Je choisis celui-là, parce que le découvrant vers 7 ou 8 ans, je me souviens m'être délecté bien des fois, de ces Trompettes insolentes.
Les trompettes de la renommée
Je n'avais évidemment pas le recul pour affirmer qu'il y avait là ce qui pouvait se faire de mieux, dans le genre pamphlet mis en musique; mais la précision de cette métrique, probablement, ou l'audace des rimes, ou la puissance solide de cette mélodie... je RESSENTAIS qu'il y avait là quelque chose d'une audace et d'une puissance peu communes. Je pouvais l'écouter cinq ou six fois de suite sur mon électrophone. A noter la longueur de la chanson (5'12") qui impliquait évidemment de ne jamais passer "en radio". Compte tenu des paroles, il eut de toute façon été peu probable qu'elle y fût jamais diffusée, même raccourcie d'un ou deux couplets...
J'ai choisi la pochette originale de ce disque datant de 1962. Par la suite, les disques ont été regroupés sous formes de 33T puis de cds, alors qu'ils étaient au début des 25 cms, que j'ai tous conservés précieusement, cet héritage de la mère qui y tenait plus qu'à la prunelle de ses yeux. Pour les passionnés, voilà comme il se présentait, Face A, Face B.

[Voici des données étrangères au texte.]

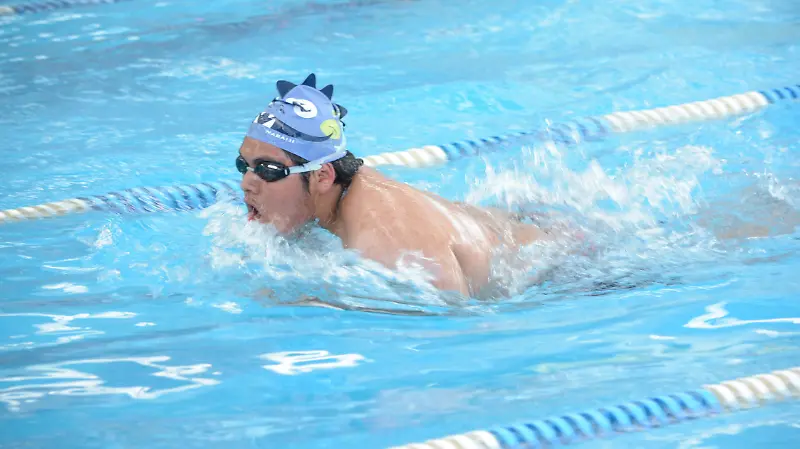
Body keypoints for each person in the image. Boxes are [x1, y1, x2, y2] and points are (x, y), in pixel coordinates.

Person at [236, 73, 552, 297]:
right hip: (513, 227)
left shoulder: (386, 240)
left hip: (563, 269)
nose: (247, 183)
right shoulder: (345, 189)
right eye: (245, 166)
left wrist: (316, 301)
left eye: (268, 170)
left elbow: (453, 311)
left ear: (322, 176)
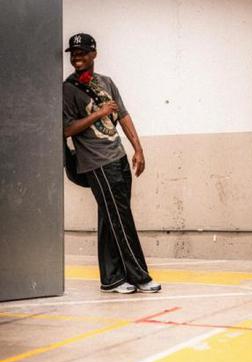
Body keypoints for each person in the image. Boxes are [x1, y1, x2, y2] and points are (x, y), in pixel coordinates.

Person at [63, 33, 160, 294]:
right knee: (120, 217)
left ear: (94, 54)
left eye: (82, 52)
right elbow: (67, 129)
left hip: (117, 156)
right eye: (73, 53)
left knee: (111, 217)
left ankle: (112, 279)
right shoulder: (68, 89)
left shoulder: (106, 82)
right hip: (96, 162)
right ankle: (139, 276)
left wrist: (138, 149)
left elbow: (123, 115)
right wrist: (99, 113)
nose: (77, 57)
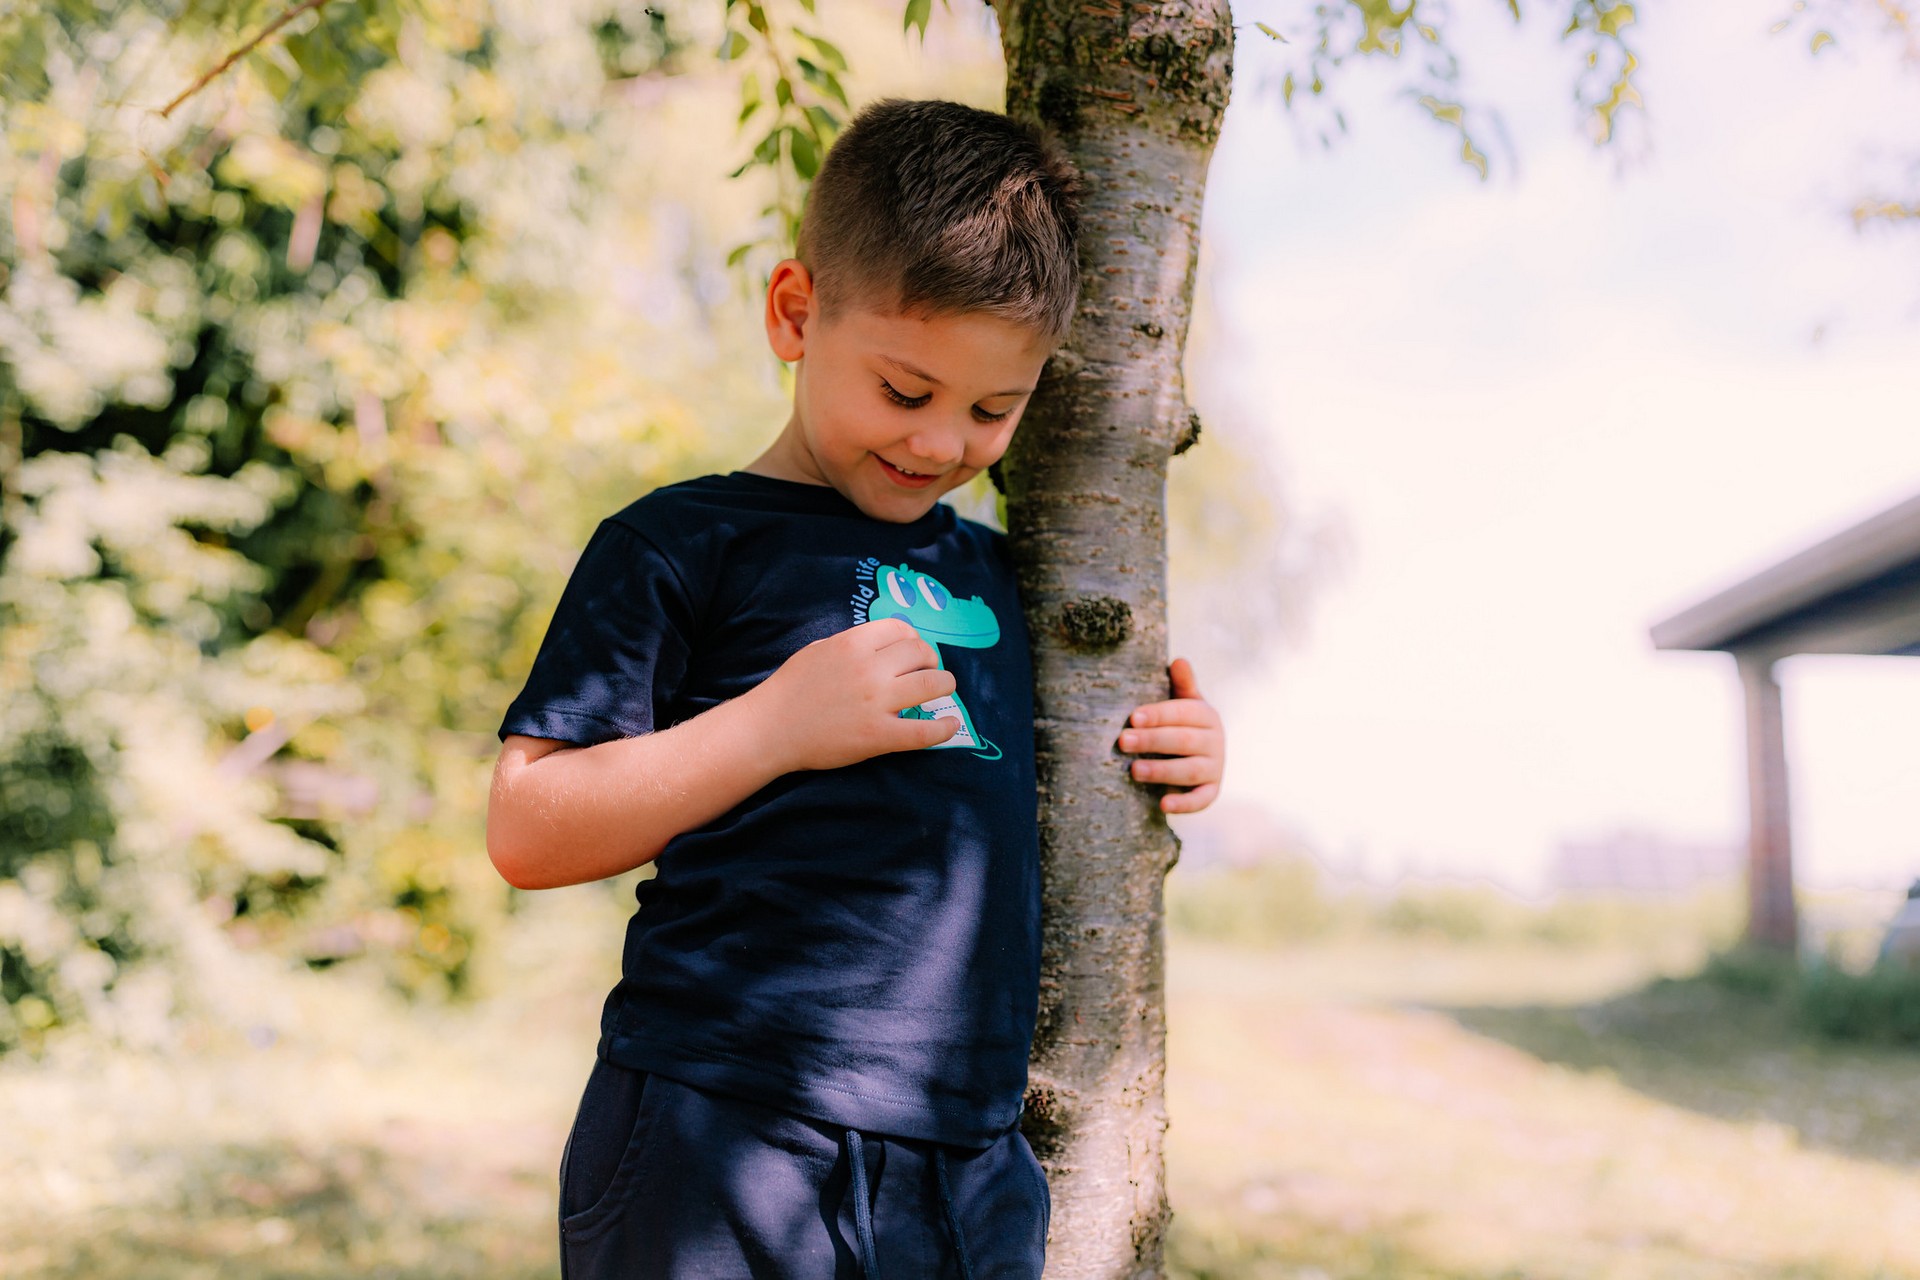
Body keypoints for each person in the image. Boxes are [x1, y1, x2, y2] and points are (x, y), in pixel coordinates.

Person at [487, 98, 1226, 1279]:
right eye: (905, 390)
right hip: (719, 1128)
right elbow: (527, 826)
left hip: (964, 1164)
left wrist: (1178, 745)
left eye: (993, 409)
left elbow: (1053, 769)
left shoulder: (1006, 576)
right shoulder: (682, 543)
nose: (941, 443)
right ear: (796, 314)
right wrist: (772, 725)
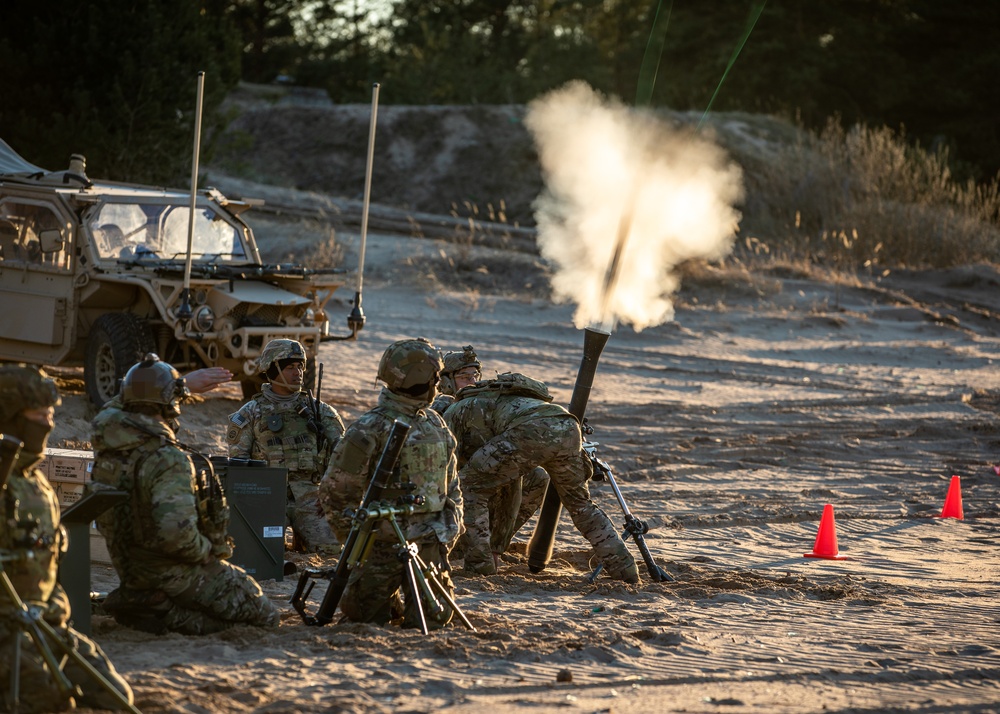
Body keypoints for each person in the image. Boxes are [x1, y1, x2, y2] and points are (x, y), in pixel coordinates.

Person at [90, 354, 279, 635]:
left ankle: (144, 601)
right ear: (171, 404)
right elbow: (176, 536)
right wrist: (208, 553)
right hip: (173, 575)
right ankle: (166, 613)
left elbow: (112, 408)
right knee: (264, 613)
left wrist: (179, 384)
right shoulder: (168, 460)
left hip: (131, 569)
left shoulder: (108, 446)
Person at [0, 364, 134, 712]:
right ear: (11, 417)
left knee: (116, 697)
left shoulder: (35, 482)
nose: (48, 423)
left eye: (50, 413)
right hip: (7, 630)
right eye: (38, 414)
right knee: (45, 699)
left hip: (46, 624)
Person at [318, 338, 463, 629]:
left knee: (436, 618)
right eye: (435, 377)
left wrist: (447, 532)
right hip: (379, 545)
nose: (438, 384)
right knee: (364, 616)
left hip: (429, 546)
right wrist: (357, 545)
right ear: (420, 379)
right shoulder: (371, 427)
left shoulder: (435, 423)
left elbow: (452, 488)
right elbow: (337, 494)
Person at [444, 373, 638, 582]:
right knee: (581, 505)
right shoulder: (506, 398)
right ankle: (625, 570)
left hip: (529, 430)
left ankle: (479, 566)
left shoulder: (456, 409)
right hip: (567, 425)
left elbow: (446, 463)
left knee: (468, 487)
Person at [227, 339, 346, 553]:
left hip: (311, 496)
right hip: (267, 496)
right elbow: (238, 465)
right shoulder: (250, 412)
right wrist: (251, 502)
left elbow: (343, 456)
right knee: (263, 550)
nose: (298, 372)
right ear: (272, 370)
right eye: (290, 367)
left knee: (331, 549)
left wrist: (331, 494)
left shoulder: (321, 411)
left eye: (300, 366)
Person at [432, 345, 549, 557]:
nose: (472, 382)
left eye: (475, 375)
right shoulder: (441, 408)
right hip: (453, 490)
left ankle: (491, 543)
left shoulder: (485, 406)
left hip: (484, 483)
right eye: (464, 376)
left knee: (536, 477)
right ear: (447, 382)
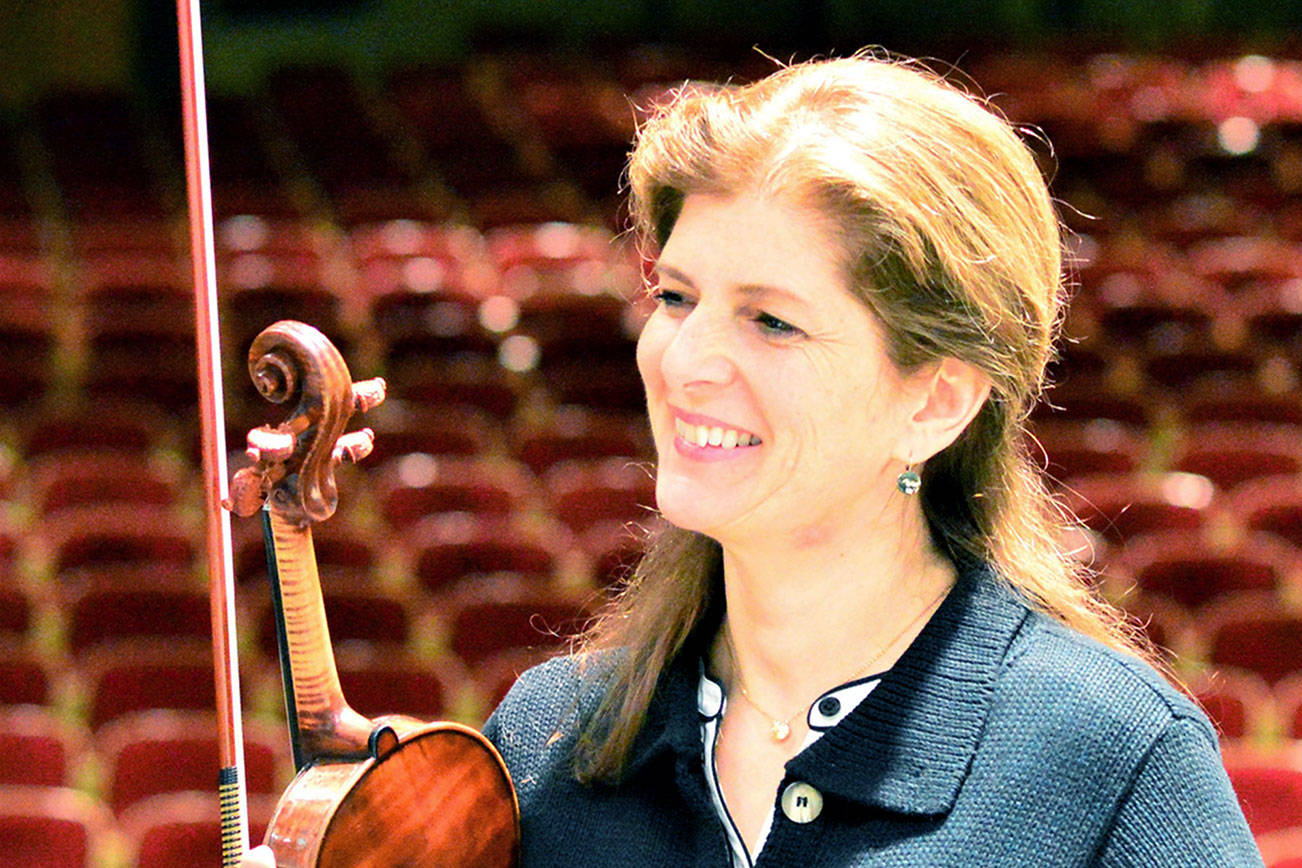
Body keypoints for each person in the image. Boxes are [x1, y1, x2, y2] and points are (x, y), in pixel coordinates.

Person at [244, 52, 1262, 866]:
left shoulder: (1115, 765)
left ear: (938, 401)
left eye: (771, 321)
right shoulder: (553, 740)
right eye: (676, 297)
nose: (683, 360)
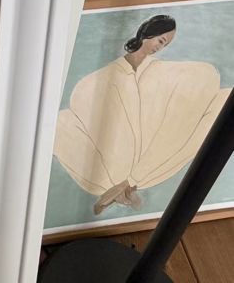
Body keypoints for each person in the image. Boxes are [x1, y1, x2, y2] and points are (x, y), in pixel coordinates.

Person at [53, 14, 231, 216]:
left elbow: (195, 79)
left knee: (214, 105)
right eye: (160, 41)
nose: (160, 47)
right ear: (148, 34)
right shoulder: (113, 74)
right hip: (122, 148)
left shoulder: (154, 69)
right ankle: (124, 186)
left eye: (165, 45)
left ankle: (126, 185)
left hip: (144, 143)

| No | Titre | Paroles | Durée |
| 1. |
Les Trompettes de la renommée |
|
5'12 |
| 2. |
Jeanne |
|
3'02 |
| 3. |
Je rejoindrai ma belle |
|
1'55 |
| 4. |
Marquise |
Textes de Pierre Corneille et Tristan Bernard |
2'40 |
- Face 2
| No | Titre | Paroles | Durée |
| 1. |
La Guerre de 14-18 |
|
2'00 |
| 2. |
Les Amours d'antan |
|
3'13 |
| 3. |
L'Assassinat |
|
3'41 |
| 4. |
La Marguerite |
|
2'25 |
| 5. |
Si le Bon Dieu l'avait voulu |
Brassens fut aussi une entrée en musique dans le monde des poètes. Ici, Corneille complété par Tristan Bernard... Le temps qui passe est une de mes obsessions, c'est bon de savoir que les grands l'ont également ressentie, du coup on se sent moins seul. "On m'a vu ce que vous êtes, vous serez ce que je suis". En deux vers, la plus grande souffrance d'être au monde est résumée, implacable; et dans ce cas, sereine.
Marquise
Cet album-là était vraiment d'une insolence exceptionnelle. Mister Georges y était au sommet, reconnu, publié chez Seghers, grand prix de l'Académie Charles Cros (qui sait ce que c'est aujourd'hui? Je ne pense pas que cela existe encore), et il semble qu'il pouvait alors tout oser. En pleine guerre d'Algérie, lui qui n'avait jamais caché sa période STO osa donc cette salve antipatriotique, qui en appellerait d'autres (les deux oncles, mourir pour des idées). Pacifisme ou haine de la guerre? Humanisme ou lâcheté? Le vrai point par lequel on peut "attaquer" Brassens se trouve ici, me semble-t-il. Dans cette idée un peu facile que tout pacifisme est préférable à tout engagement militaire. La charge est réjouissante sur la forme. Mince d'exercice de style, et d'audace, que ce refrain: "Celle mon colon que je voudrais faire, c'est la guerre de 14-18".
Mais au regard de ce que nous apprit la 2eme, où de nombreux "pacifistes" sombrèrent dans la plus veule des collaborations, je pense qu'il "faut" quand même, à chaud comme à froid, témoigner plus de respect à Jean Moulin qu'à Jean Giono.
La guerre de 14-18
Avec le recul, penser "aussi", "quand même" à tous les gamins de vingt piges qui s'y firent sauter la caisse, défigurer, estropier, qu'on fit plus tard passer pour symboles du vieux monde à haïr, quand ils n'en étaient que des victimes, au milieu de tant d'autres.
Sinon, oui, la guerre, c'est pas bien.
Sans rancune. Et avec toute mon affection, bon anniversaire, Tonton!